As Judge Johnson explained in Sandoval, the applicable analysis indeed comprises both an objective and subjective prong:
Sandoval Opinion at 6.. He found that the Tenth Circuit's decision in Giron "made clear that sexual abuse
Judge Johnson therefore rejected the contention that a guilty plea to §30-9-11(E)(2) automatically precluded the defendant to raising a consent defense in a civil action. Sandoval Opinion at 8 ("there is no legal authority for the proposition that the state [CSP] statute supplants the usual Eighth Amendment analysis."). Because the inmate and corrections officer gave contradictory versions of events on the issue of voluntary consent, Judge Johnson ultimately held that credibility determinations needed to be made by a jury. Id. at 13 (concluding that the evidence was not so "one-sided as to grant summary judgment to Plaintiff.").

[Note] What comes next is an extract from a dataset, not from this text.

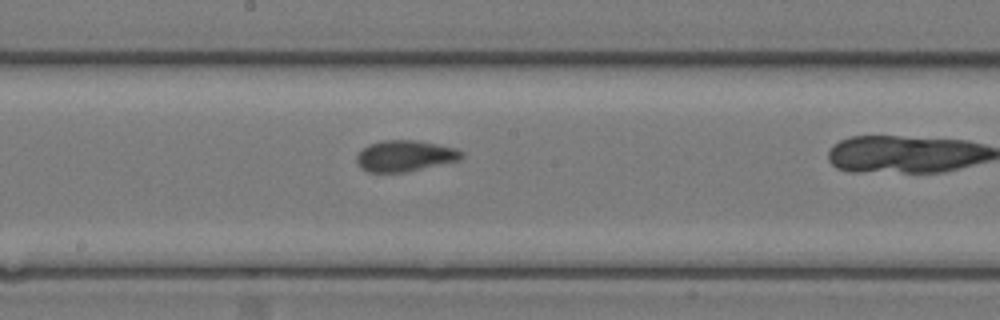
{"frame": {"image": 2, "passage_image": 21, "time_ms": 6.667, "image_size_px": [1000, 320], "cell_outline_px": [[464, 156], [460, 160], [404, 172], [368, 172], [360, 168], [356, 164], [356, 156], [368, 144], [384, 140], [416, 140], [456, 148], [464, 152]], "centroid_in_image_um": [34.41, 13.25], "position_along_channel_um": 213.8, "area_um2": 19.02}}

Here, Defendant Asbury also pleaded guilty to the same New Mexico criminal statutory provision, and it seems the same analysis should apply as in Sandoval. Yet Plaintiff's attorneys made no reference to the Sandoval decision in their original memorandum in support of the motion for partial summary judgment. I recognize that Judge Johnson's ruling in that case does not constitute binding authority for me. Nevertheless, the Sandoval opinion is informative, and I find its rationale persuasive.

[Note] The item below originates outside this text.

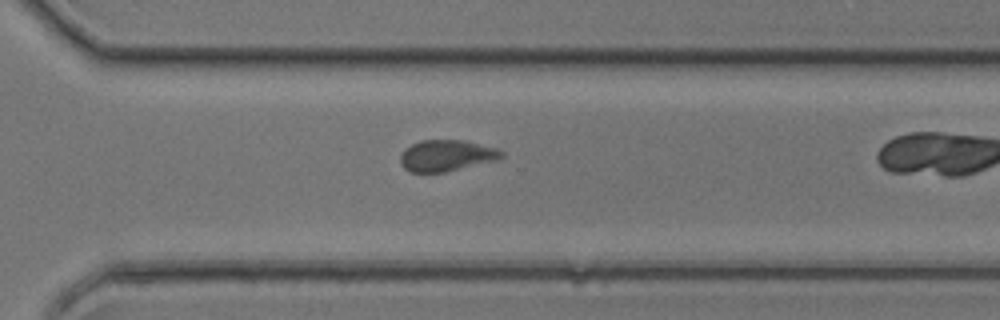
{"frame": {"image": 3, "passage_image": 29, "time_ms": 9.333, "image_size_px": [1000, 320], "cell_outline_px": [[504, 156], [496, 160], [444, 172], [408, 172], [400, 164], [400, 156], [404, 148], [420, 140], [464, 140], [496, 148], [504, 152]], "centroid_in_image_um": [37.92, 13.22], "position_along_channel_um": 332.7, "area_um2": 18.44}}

As Judge Johnson elaborated, although force and/or lack of consent are not essential elements of the criminal CSP offense, those factors are important for Eighth Amendment analysis purposes. See Sandoval Opinion at 5-11. In this case, Defendant Asbury's admitted in his plea colloquy to "misconduct," precisely identifying "sexual intercourse," but did not mention anything about consent or force, or lack thereof, and the prosecution did not contradict his bare-bones admissions with any other assertion of facts. See Doc. 46-1 at 6-7 (CM/ECF pagination). Thus, contrary to Plaintiff's assertion that Defendant Asbury is now taking an inconsistent position, see Doc. 69 at 6, the issue of force or voluntary consent has not been settled in previous proceedings as a matter of law or fact.

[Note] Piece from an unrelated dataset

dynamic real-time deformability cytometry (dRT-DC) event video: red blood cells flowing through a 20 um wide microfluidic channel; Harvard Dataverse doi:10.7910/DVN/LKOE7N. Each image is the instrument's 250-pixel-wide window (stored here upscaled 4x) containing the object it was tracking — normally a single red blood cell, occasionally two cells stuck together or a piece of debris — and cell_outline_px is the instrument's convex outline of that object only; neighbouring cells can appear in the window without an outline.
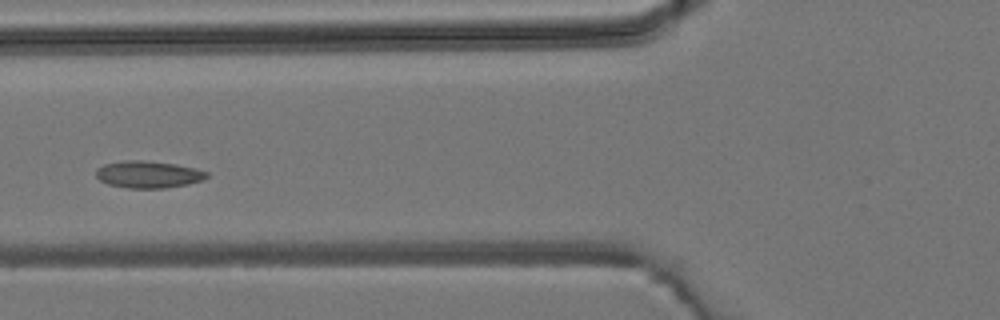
{"species": "common noctule bat (a hibernating species)", "species_latin": "Nyctalus noctula", "temperature_condition": "room temperature", "stored_images_in_passage": 4, "camera_frame_rate_fps": 3000, "um_per_image_px": 0.085, "animal": {"sex": "male", "body_mass_g": 19.2, "forearm_length_mm": 51.8}, "frame": {"image": 1, "passage_image": 3, "time_ms": 2.333, "image_size_px": [1000, 320], "cell_outline_px": [[208, 176], [204, 180], [188, 184], [164, 188], [128, 188], [108, 184], [100, 180], [96, 176], [96, 168], [104, 164], [124, 160], [144, 160], [176, 164], [196, 168], [208, 172]], "centroid_in_image_um": [12.61, 14.82], "position_along_channel_um": 113.2, "area_um2": 17.57}}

Counsel's briefs demonstrate that the substantive Eighth Amendment law Judge Johnson reviewed has not changed in the interim. See Sandoval Opinion at 6-13; Doc. 46 at 7-9; Doc. 63 at 10-15; Doc. 69 at 11-14. And, as in Sandoval, the versions of the events concerning voluntary consent are in hot dispute. Compare Plaintiff's Motion, Doc. 46 at 3 (¶¶ 7-8 — "Asbury proceeded to rape and sexually assault Plaintiff . . . Asbury, by use of his position of authority and control . . . compelled Plaintiff to engage in inherently non-consensual sexual relations") (citing allegations in Complaint); with Defendant's Response, Doc. 63 at 15 (asserting that "Asbury has maintained since the criminal investigation ensued that the sexual encounter with Plaintiff was consensual) (supported by the investigating detective's testimony at the grand jury, see Doc. 63-3 at 8) and id. at 15-16 (citing portions of Plaintiff's undated interview with detectives, identified as occurring three days after the incident, where she indicates that she initiated the sexual encounter and consented to intercourse). In short, this Court finds no basis to depart from the well reasoned decision of Judge Johnson in Sandoval, and is unpersuaded by Plaintiff's arguments in reply urging the Court to disavow it.